Monday, February 18, 2013

Getting Input, But Not The Wrong Kind

One of the things that I noticed a while back is that quite often it seems impossible to get others to provide their input to a design or document.  Nobody wants to respond to your questions, or doesn't have the time, etc.

So I started presenting every document or design as a strawman - I made sure to put in things that I thought good but controversial into every section.  Then I sent it out for review as version 0.1.

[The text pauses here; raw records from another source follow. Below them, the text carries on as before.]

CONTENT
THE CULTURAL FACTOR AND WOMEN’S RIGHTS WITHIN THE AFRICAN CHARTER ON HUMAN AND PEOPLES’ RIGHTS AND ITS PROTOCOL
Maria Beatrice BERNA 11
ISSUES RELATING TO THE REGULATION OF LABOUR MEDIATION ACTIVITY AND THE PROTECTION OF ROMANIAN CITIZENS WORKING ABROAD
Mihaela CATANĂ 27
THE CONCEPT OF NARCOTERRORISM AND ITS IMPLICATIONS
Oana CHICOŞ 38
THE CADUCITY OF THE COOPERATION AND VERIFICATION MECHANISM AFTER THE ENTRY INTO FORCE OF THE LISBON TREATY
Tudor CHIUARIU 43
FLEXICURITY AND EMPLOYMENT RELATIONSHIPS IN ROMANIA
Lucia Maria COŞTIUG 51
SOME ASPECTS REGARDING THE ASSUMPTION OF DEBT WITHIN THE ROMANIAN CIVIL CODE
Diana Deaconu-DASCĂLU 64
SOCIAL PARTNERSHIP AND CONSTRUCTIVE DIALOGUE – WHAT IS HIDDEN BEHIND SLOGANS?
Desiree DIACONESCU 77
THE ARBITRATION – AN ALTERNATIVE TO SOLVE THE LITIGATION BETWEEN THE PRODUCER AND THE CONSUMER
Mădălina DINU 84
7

The controversial ideas would galvanize the reviewers to respond with their better ideas.  It seems that while few will stick their necks out to propose solutions, almost everyone is comfortable with criticizing someone else's solution.  It seems to allow everyone to assume their preferred role in the organization - wise sage, gadfly, elder statesman, or just plain old curmudgeon - without risk.  It's not their idea that's being looked at, and if their input is ignored, they are free from blame, but if the idea is a success, they contributed to the discussion, and therefore helped bring it to market!

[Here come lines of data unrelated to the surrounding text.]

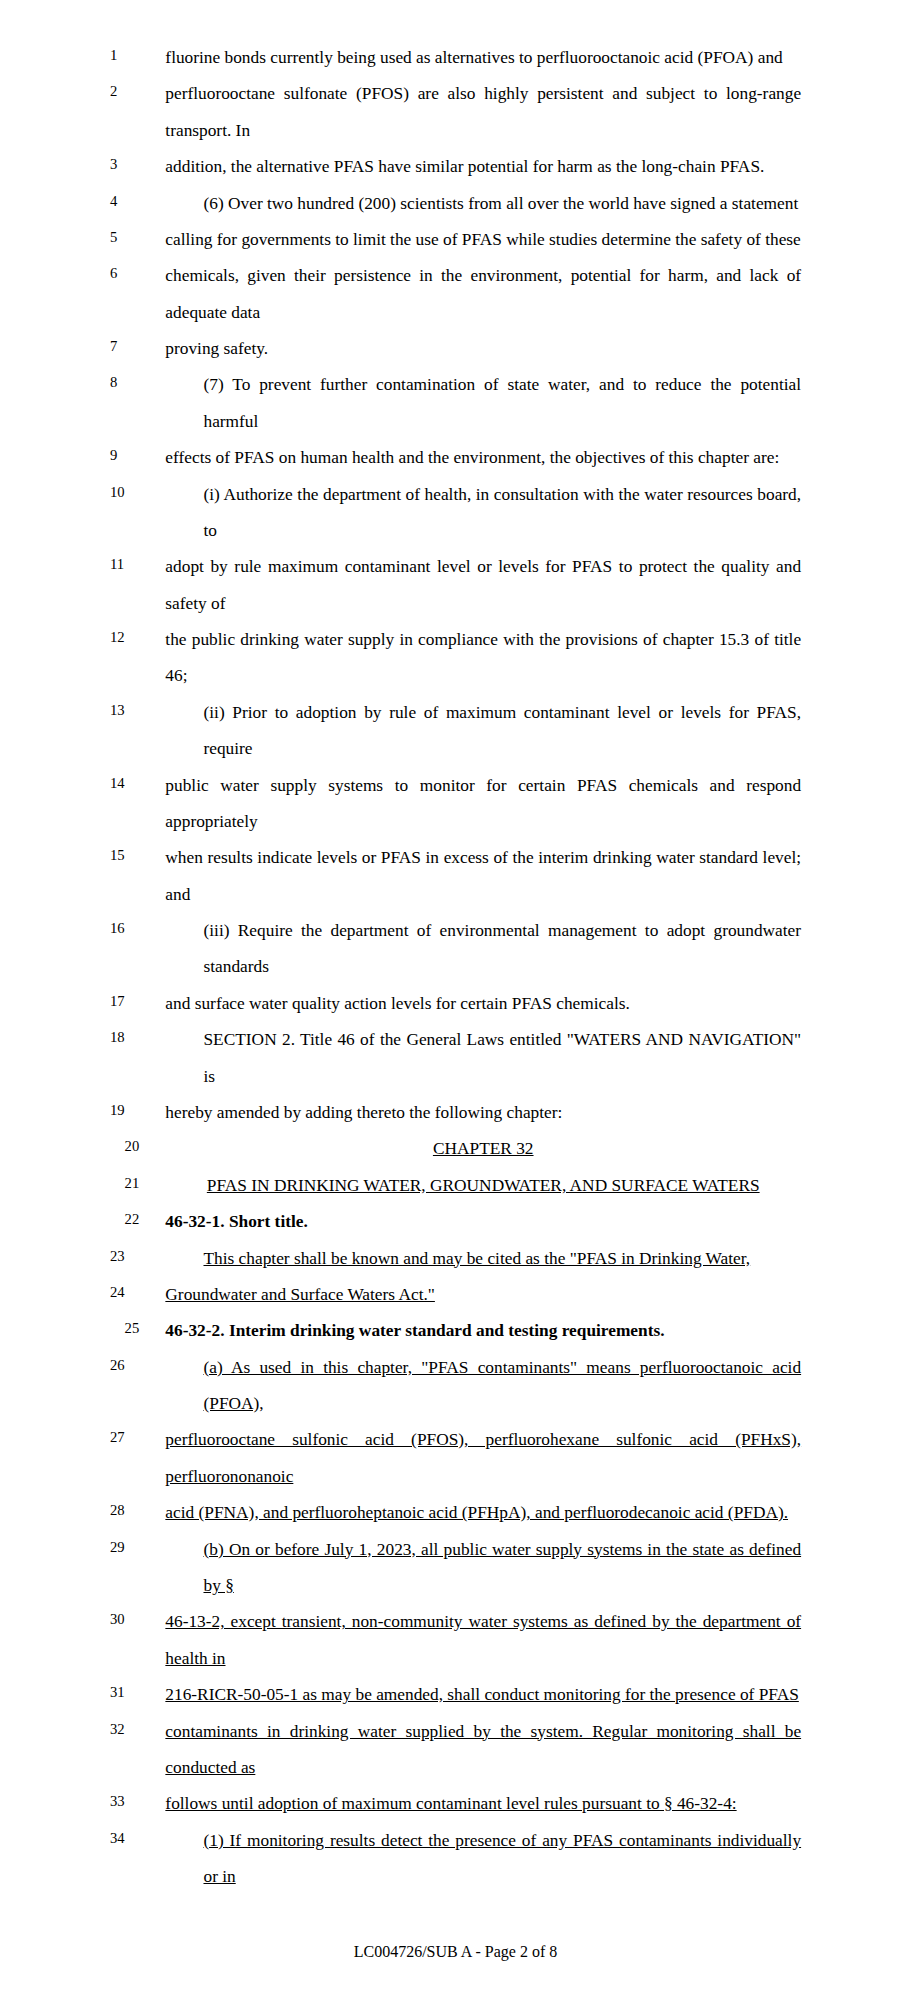fluorine bonds currently being used as alternatives to perfluorooctanoic acid (PFOA) and
perfluorooctane sulfonate (PFOS) are also highly persistent and subject to long-range transport. In
addition, the alternative PFAS have similar potential for harm as the long-chain PFAS.
(6) Over two hundred (200) scientists from all over the world have signed a statement
calling for governments to limit the use of PFAS while studies determine the safety of these
chemicals, given their persistence in the environment, potential for harm, and lack of adequate data
proving safety.
(7) To prevent further contamination of state water, and to reduce the potential harmful
effects of PFAS on human health and the environment, the objectives of this chapter are:
(i) Authorize the department of health, in consultation with the water resources board, to
adopt by rule maximum contaminant level or levels for PFAS to protect the quality and safety of
the public drinking water supply in compliance with the provisions of chapter 15.3 of title 46;
(ii) Prior to adoption by rule of maximum contaminant level or levels for PFAS, require
public water supply systems to monitor for certain PFAS chemicals and respond appropriately
when results indicate levels or PFAS in excess of the interim drinking water standard level; and
(iii) Require the department of environmental management to adopt groundwater standards
and surface water quality action levels for certain PFAS chemicals.
SECTION 2. Title 46 of the General Laws entitled "WATERS AND NAVIGATION" is
hereby amended by adding thereto the following chapter:
CHAPTER 32
PFAS IN DRINKING WATER, GROUNDWATER, AND SURFACE WATERS
46-32-1. Short title.
This chapter shall be known and may be cited as the "PFAS in Drinking Water,
Groundwater and Surface Waters Act."
46-32-2. Interim drinking water standard and testing requirements.
(a) As used in this chapter, "PFAS contaminants" means perfluorooctanoic acid (PFOA),
perfluorooctane sulfonic acid (PFOS), perfluorohexane sulfonic acid (PFHxS), perfluorononanoic
acid (PFNA), and perfluoroheptanoic acid (PFHpA), and perfluorodecanoic acid (PFDA).
(b) On or before July 1, 2023, all public water supply systems in the state as defined by §
46-13-2, except transient, non-community water systems as defined by the department of health in
216-RICR-50-05-1 as may be amended, shall conduct monitoring for the presence of PFAS
contaminants in drinking water supplied by the system. Regular monitoring shall be conducted as
follows until adoption of maximum contaminant level rules pursuant to § 46-32-4:
(1) If monitoring results detect the presence of any PFAS contaminants individually or in
LC004726/SUB A - Page 2 of 8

Curiously, there is a counterpoint to this situation - sometimes you have a manager/PM/customer who cannot allow a document to pass by without making some changes.  I'm not the only one to notice this, not by far.  And the solution is exactly as described - make some very specific things either wrong or superfluous, and let the manager/PM/customer tell you to change them. 

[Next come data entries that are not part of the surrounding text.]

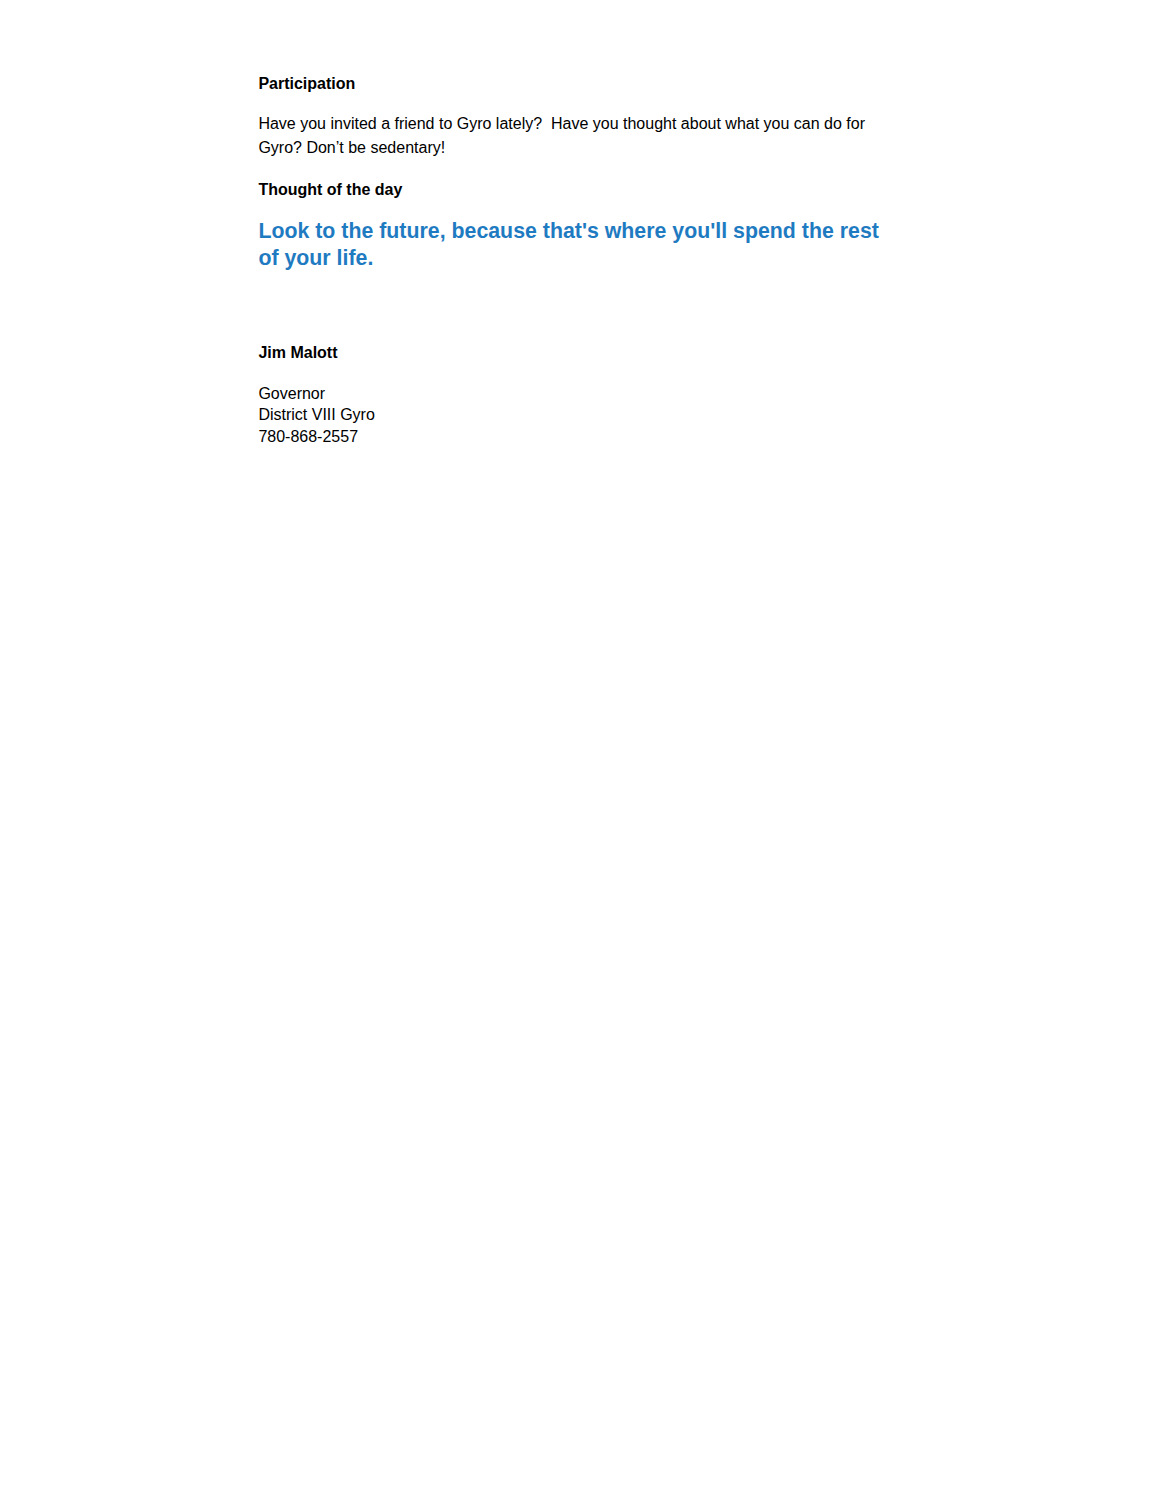Participation
Have you invited a friend to Gyro lately? Have you thought about what you can do for Gyro? Don’t be sedentary!
Thought of the day
Look to the future, because that's where you'll spend the rest of your life.
Jim Malott
Governor
District VIII Gyro
780-868-2557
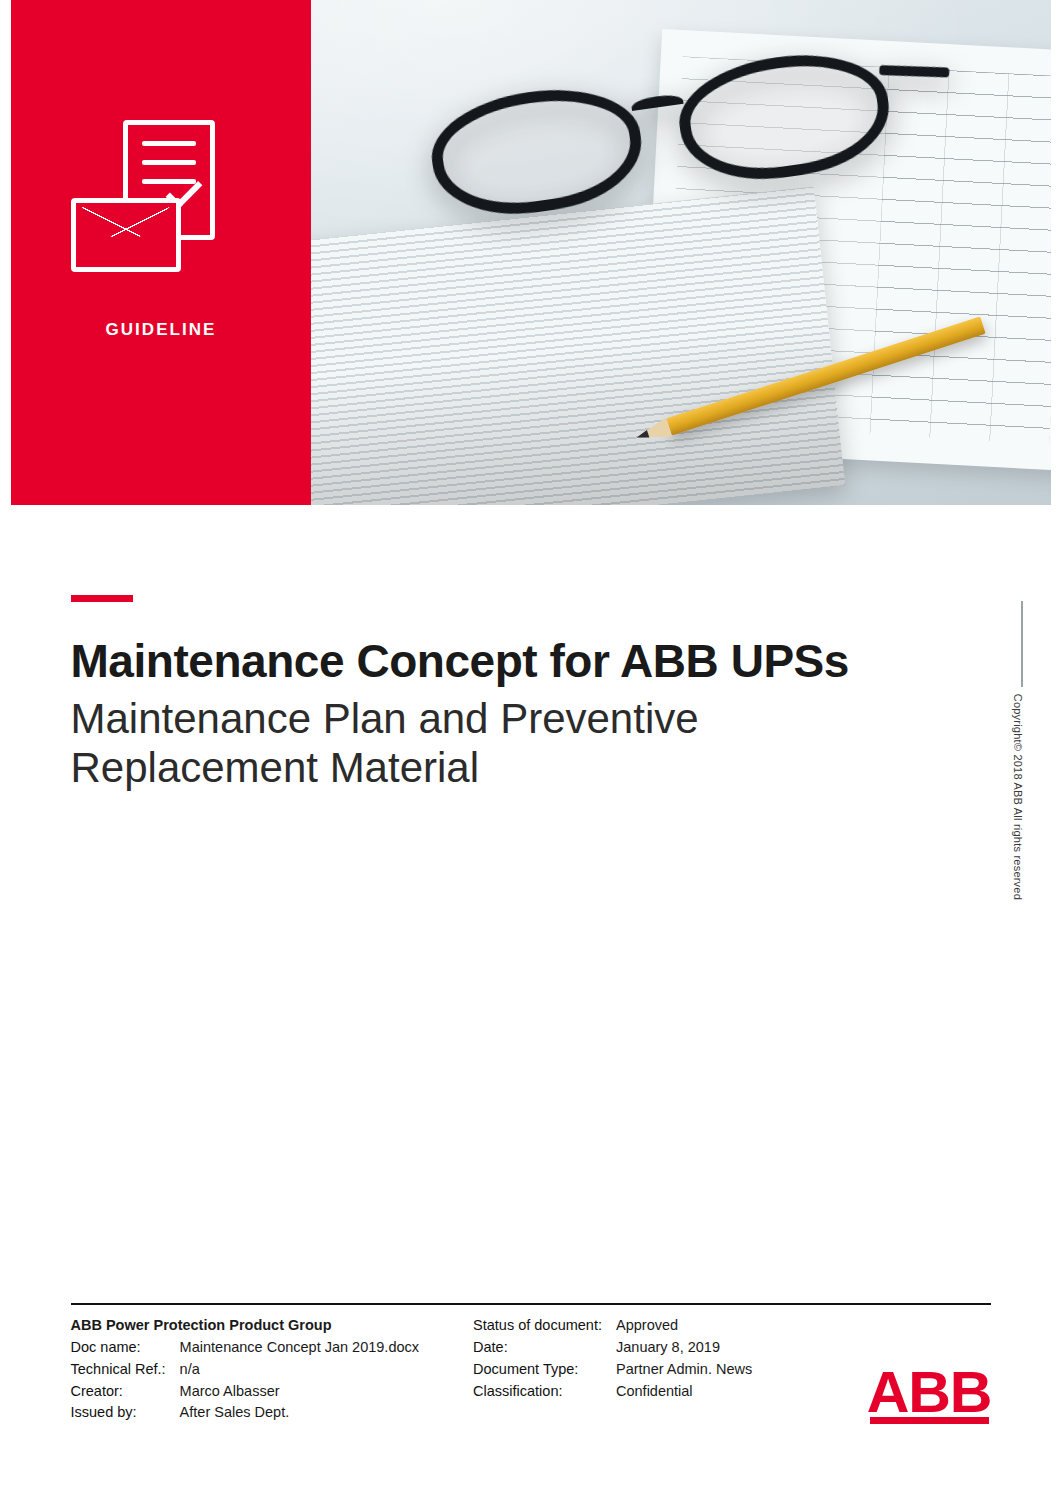GUIDELINE
Maintenance Concept for ABB UPSs
Maintenance Plan and Preventive
Replacement Material
Copyright© 2018 ABB All rights reserved
ABB Power Protection Product Group
| Doc name: | Maintenance Concept Jan 2019.docx |
| Technical Ref.: | n/a |
| Creator: | Marco Albasser |
| Issued by: | After Sales Dept. |
| Status of document: | Approved |
| Date: | January 8, 2019 |
| Document Type: | Partner Admin. News |
| Classification: | Confidential |
ABB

A corollary to this happened to me at my first job.  We had a group of senior customer executives visiting to see our initial demo of the product.  We showed them what we had - a mockup running on a terminal, and then they were shown the various other bit s of technology that were being assembled into the final product.  Now, this product had some very specific color-coding of icons on the UI, and we were already planning on making the color specifications loadable from a configuration, to allow for the differences in the color monitors of that time, yet we had the whole group of executives staring at a screensaver trying to point out some specific colors that specific icons needed to be.  It was something that was best dealt with in a document, but they felt the need to impress us (or each other) with their acumen at determining between close shades of magenta.